Wednesday, March 4, 2009

Azteca Soup

Azteca soup, or tortilla tomato soup, is something I tried out of a slowcooker cookbook over Christmas and my guests raved. This recipe is a hybrid of recipes found online plus the slowcooker recipe.

Puree in blender or with handblender:

1 28oz can diced tomatoes (or fresh tomatoes of equal value)

half an onion

1 cup of cilantro

In pot, bring to boil:
4 cups chicken stock, veggie stock, or water (or a mixture of all, whatever you have on hand)
tomato mixture
1 tbsp of chipotle peppers in adobo sauce (found in specialty stores in a can, can be omitted)
Ignored toddler:After bringing to a boil, take off heat.
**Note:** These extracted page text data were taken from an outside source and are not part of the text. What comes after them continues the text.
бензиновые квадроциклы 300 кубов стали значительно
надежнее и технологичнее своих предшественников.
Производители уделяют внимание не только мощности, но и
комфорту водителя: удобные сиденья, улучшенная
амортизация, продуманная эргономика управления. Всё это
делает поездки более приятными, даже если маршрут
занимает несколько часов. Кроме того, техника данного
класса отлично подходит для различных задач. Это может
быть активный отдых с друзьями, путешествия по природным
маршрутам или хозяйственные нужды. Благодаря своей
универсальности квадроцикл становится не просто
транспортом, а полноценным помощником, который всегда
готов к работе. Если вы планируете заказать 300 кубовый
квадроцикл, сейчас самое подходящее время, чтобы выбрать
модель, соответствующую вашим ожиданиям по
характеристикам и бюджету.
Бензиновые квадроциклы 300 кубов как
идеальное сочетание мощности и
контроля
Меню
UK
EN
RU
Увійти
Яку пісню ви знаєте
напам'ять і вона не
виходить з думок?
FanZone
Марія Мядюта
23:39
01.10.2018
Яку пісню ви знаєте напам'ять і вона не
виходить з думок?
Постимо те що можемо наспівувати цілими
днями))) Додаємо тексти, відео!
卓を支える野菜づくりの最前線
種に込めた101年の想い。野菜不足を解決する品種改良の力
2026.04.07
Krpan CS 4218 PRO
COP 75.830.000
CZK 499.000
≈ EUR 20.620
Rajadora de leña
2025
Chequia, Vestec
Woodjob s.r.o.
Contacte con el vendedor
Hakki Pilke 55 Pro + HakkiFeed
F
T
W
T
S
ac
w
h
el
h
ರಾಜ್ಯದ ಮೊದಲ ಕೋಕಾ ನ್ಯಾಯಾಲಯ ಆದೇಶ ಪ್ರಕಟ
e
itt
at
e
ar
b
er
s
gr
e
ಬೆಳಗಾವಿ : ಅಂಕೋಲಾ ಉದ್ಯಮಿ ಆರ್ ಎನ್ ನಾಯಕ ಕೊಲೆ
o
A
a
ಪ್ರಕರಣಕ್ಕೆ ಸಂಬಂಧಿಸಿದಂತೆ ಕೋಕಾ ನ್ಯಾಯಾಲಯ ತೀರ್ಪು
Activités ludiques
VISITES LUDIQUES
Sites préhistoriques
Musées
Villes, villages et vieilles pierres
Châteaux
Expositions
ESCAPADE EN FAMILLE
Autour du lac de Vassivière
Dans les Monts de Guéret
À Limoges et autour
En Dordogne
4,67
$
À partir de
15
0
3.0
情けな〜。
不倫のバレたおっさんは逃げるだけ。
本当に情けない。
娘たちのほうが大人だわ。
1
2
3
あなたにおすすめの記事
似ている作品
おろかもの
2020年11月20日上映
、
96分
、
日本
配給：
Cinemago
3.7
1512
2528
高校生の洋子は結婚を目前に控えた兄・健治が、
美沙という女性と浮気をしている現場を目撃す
Add juice of one lime.
Garnish:
diced avocado
corn tortilla strips (heat oil in frying pan, add thinly sliced corn tortillas, fry until crispy like a chip)
sour cream

Make again: YES
Ease: 5/5 (except if your blender is missing the rubber ring that keeps liquid from spilling everywhere)
Taste: 5/5
For the kids: You could make them a quesadilla with the corn tortillas and cheddar and chopped avocado on the side. Sour cream for dipping. This way you are using the same ingredients, and you have cheddar in the fridge.

4 comments:

FourLeafClover said...

This sounds crazy yummy!

k-e-household said...

It is sooooo good. NPE thinks its better than the authentic soupa we have had on vacation!!

Jas, I bet your kids could handle the teeny bit of heat.

Seener Beaner said...

Yeah NPE said he loved the soup on vacation. I can't believe you made it better!! Woohoo for you!

Katie said...

That looks so good, think I'll make it with the quesidillas (I cannot spell why or why isn't there spell check on this thing!) you suggested and that have been on my mind ever since!